DME – What is it?

AT&T’s DME (which stands for Direct Messaging Engine) is a Java-based open source library for performing service lookups with built-in support for a file-based service directory, AT&T’s GRM (open source version GRM-Edge which is slightly different and will be explained in another post), or hooks for custom service directories.

Ok… so?

DME provides client or server location-based (or custom) endpoint ordering with customizable failover support that provides minimal overhead for HTTP, JMS (over HTTP) or JDBC communications. Basically, this allows for accessing redundant systems in a fault-tolerant capacity whether the system is focused on transactions, data retrieval or fire-and-forget data insertion.

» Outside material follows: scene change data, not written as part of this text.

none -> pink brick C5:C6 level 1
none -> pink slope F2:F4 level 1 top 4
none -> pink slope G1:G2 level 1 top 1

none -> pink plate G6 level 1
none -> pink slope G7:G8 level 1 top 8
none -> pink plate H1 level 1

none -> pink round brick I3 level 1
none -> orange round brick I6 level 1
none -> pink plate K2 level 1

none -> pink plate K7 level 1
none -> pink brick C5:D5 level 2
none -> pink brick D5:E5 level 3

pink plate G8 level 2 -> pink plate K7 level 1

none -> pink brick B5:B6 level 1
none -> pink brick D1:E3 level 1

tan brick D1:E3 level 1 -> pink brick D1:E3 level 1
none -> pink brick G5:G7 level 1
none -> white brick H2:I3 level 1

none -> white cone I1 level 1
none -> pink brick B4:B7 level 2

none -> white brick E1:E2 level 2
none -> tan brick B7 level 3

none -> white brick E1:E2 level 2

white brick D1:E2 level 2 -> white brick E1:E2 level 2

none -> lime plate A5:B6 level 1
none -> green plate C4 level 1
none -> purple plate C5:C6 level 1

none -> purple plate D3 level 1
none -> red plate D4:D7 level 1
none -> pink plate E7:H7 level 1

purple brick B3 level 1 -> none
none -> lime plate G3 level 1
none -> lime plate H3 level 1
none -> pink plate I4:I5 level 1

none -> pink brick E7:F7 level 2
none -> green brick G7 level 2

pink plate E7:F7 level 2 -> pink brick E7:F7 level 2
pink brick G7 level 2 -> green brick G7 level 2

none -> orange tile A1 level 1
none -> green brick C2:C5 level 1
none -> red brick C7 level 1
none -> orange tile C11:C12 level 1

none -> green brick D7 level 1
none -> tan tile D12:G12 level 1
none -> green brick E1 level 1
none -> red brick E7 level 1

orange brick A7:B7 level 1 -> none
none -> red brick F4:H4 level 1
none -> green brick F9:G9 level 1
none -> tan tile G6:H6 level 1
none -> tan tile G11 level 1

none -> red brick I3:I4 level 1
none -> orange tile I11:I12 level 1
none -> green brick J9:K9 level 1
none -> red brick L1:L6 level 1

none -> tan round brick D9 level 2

Aren’t there already tools that do this?

Probably! I’m not aware of them (and quite honestly I haven’t searched very hard for them), but please leave some info in the comments if you’re aware of similar tools and I can get some comparisons/contrast. I’m only providing this information because DME is something I’m quite familiar with, having worked on it directly.


This is a basic overview of the flow of how DME works:

1) Client requests communication via DME, which talks to a service registry

2) Service Registry returns relevant information about the services (host, port, path, etc.)

3) DME selects the closest endpoint(s) and attempts to contact them

4) If failure occurs talking to the closest set, DME can talk to those farther away as a back up. For instance, in the image, if DC A goes down, it will failover to DC B.